Bitemporal fields

classic Classic list List threaded Threaded
3 messages Options
Reply | Threaded
Open this post in threaded view
|

Bitemporal fields

Chris
When comparing your implementation of bitemporalness, you are using 3 fields : changedAt, recordedAt and erasedAt.  However, if you compare here http://www.cs.arizona.edu/~rts/tdbbook.pdf , you will find four fields (begin and end valid value, and begin end of transaction time).
As a newbie on (bi)temporal databases, I'm getting a strong case of MEGO. In that case, could you answer:
  What are the cost/benefits of having 3 fields vs 4?  
  Does it simplify things at the loss of some capabilities?
  Does it turn out the 4th field is implied by the state of the database?

Thanks
Reply | Threaded
Open this post in threaded view
|

Re: Bitemporal fields

roenbaeck
Administrator
We are actually moving towards a two timestamp implementation for bitemporal modeling in our new concurrent-temporal technique. One for valid time and one for transaction time, which we refer to as changing time and positing time respectively.

The advantage is that you will never have to execute UPDATE statements against your data when you use single timestamps. Another advantage is that you get a gapless timeline over valid time, which you otherwise would have to ensure using additional logic. Furthermore, you never have to reorganize your data, even if you have late arriving facts. They can just be inserted between any two sequential rows, and the timeline will be rearranged by itself. Finally, it also avoids bad modeling practices that otherwise would be an option, such as null values or having to introduce an until-the-end-of-time concept.

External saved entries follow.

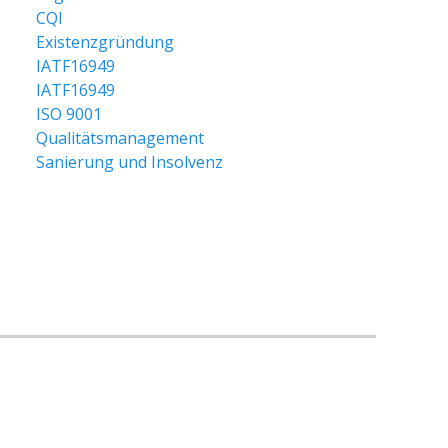
CQI
Existenzgründung
IATF16949
IATF16949
ISO 9001
Qualitätsmanagement
Sanierung und Insolvenz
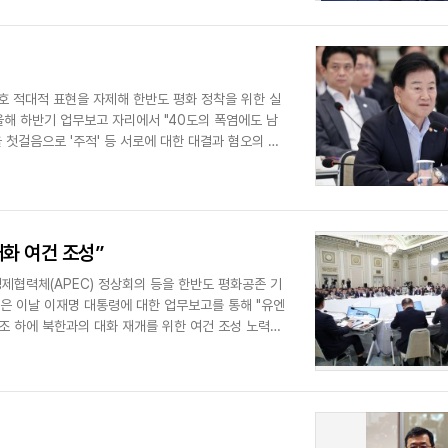
호 적대적 표현을 자제해 한반도 평화 정착을 위한 실
올해 하반기 업무보고 자리에서 "40도의 폭염에도 남
 첫걸음으로 '주적' 등 서로에 대한 대결과 혐오의 언
대화 여건 조성”
경제협력체(APEC) 정상회의 등을 한반도 평화공존 기
은 이날 이재명 대통령에 대한 업무보고를 통해 "유엔
공조 하에 북한과의 대화 재개를 위한 여건 조성 노력도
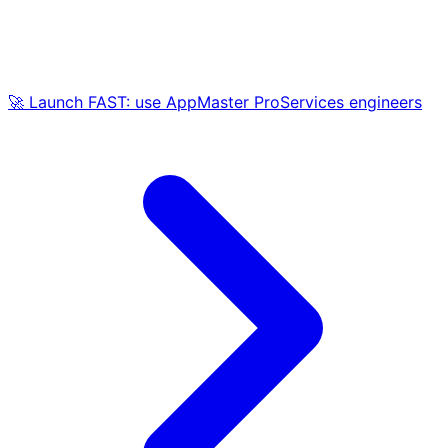
🚀 Launch FAST: use AppMaster ProServices engineers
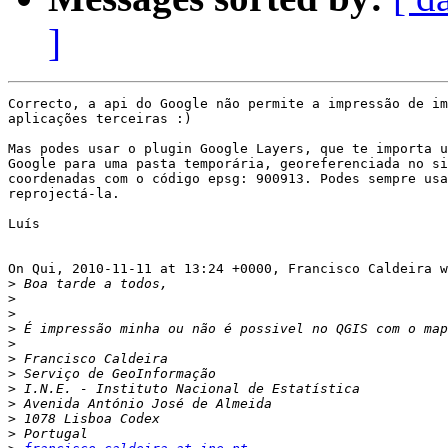
]
Correcto, a api do Google não permite a impressão de im
aplicações terceiras :)

Mas podes usar o plugin Google Layers, que te importa u
Google para uma pasta temporária, georeferenciada no si
coordenadas com o código epsg: 900913. Podes sempre usa
reprojectá-la.

Luís

On Qui, 2010-11-11 at 13:24 +0000, Francisco Caldeira w
>
>
>
>
>
>
>
>
>
>
>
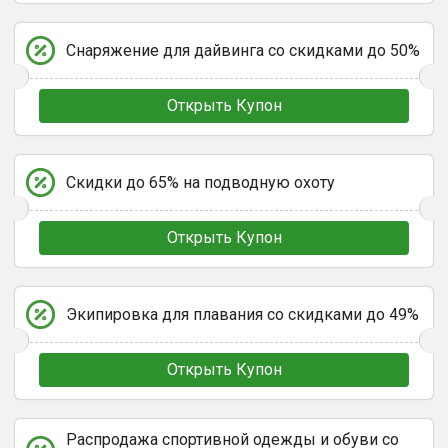
Снаряжение для дайвинга со скидками до 50%
Открыть Купон
Скидки до 65% на подводную охоту
Открыть Купон
Экипировка для плавания со скидками до 49%
Открыть Купон
Распродажа спортивной одежды и обуви со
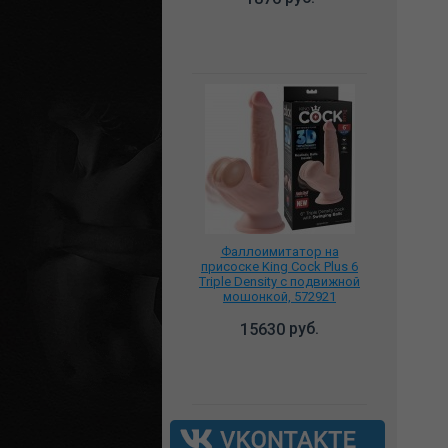
Фаллоимитатор на
присоске King Cock Plus 6
Triple Density с подвижной
мошонкой, 572921
руб.
15630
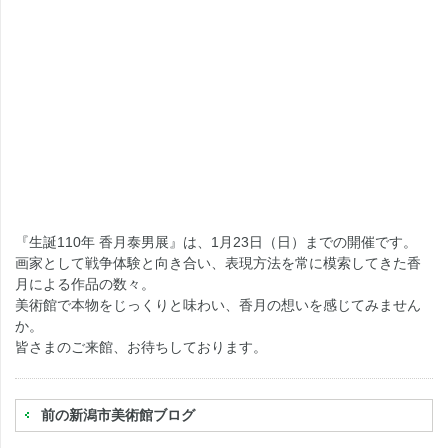
『生誕110年 香月泰男展』は、1月23日（日）までの開催です。
画家として戦争体験と向き合い、表現方法を常に模索してきた香
月による作品の数々。
美術館で本物をじっくりと味わい、香月の想いを感じてみません
か。
皆さまのご来館、お待ちしております。
前の新潟市美術館ブログ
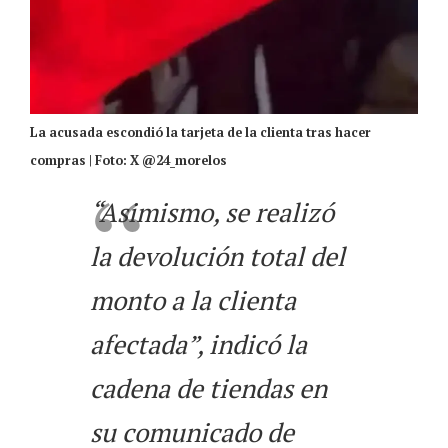
La acusada escondió la tarjeta de la clienta tras hacer
compras | Foto: X @24_morelos
“Asimismo, se realizó
la devolución total del
monto a la clienta
afectada”, indicó la
cadena de tiendas en
su comunicado de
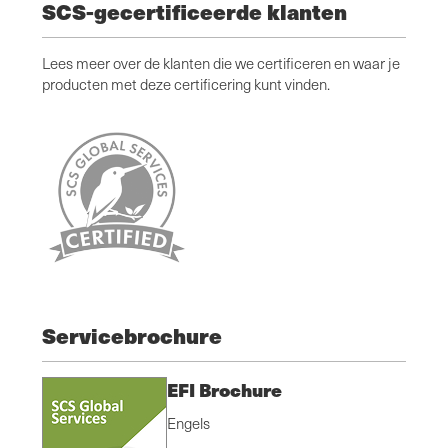
SCS-gecertificeerde klanten
Lees meer over de klanten die we certificeren en waar je
producten met deze certificering kunt vinden.
Servicebrochure
EFI Brochure
Engels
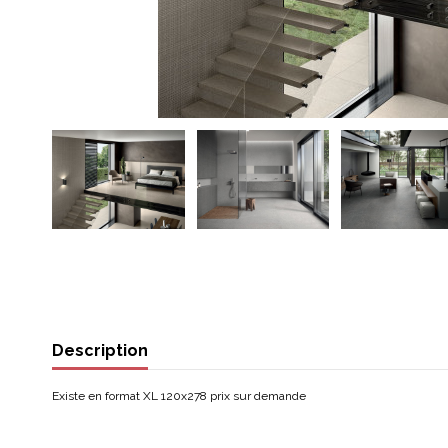
Description
Existe en format XL 120x278 prix sur demande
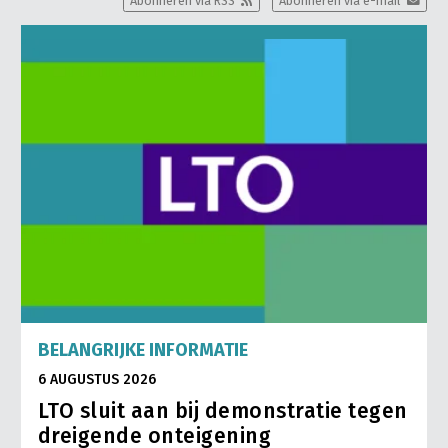
Abonneren via RSS
Abonneren via e-mail
BELANGRIJKE INFORMATIE
6 AUGUSTUS 2026
LTO sluit aan bij demonstratie tegen
dreigende onteigening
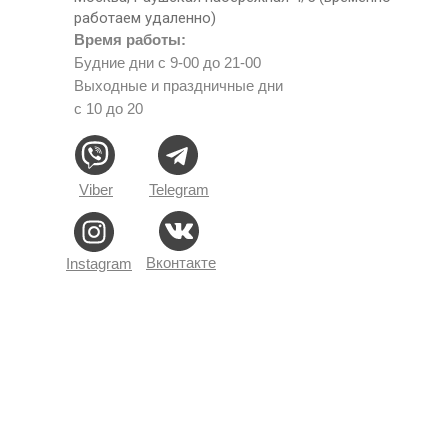
работаем удаленно)
Время работы:
Будние дни с 9-00 до 21-00
Выходные и праздничные дни
с 10 до 20
Viber
Telegram
Вконтакте
Instagram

The cost is that you get a slightly more complex query at SELECT time. However, since that logic is taken care of in our automatically generated perspectives, it does not become a use-case problem, but may affect performance.

You do not lose any capabilities, since as you asked, the closing of an interval is implicitly determined by a "later" row for the same identifier. You also save the storage space two additional columns would induce. All in all, single timestamps give less maintenance and less headaches, which is why we have chosen this path, as opposed to how it was done in early research of bitemporality.
Reply | Threaded
Open this post in threaded view
|

Re: Bitemporal fields

roenbaeck
Administrator
An unexpected added benefit of the insert only strategy is when your data is stored on Solid State Disks. As it is right now, an SSD can only handle so many erase cycles before it is worn out. An Anchor Modeled database, using the new dual timestamp approach (concurrent-reliance-temporal modeling), will not produce any erase cycles and therefore be very easy on the somewhat brittle, but very performant, SSD technology.

Another advantage that I failed to mention is of course data integrity. You can switch off UPDATE and DELETE rights on a database level, ensuring that users cannot tamper with the information. It is also possible to keep checksums of tables taken at different times, which you at any later time can recalculate and verify in order to detect any integrity breaches. This is thanks to the fact that data will remain at rest in an Anchor Modeled database. Once a row is inserted it is never altered.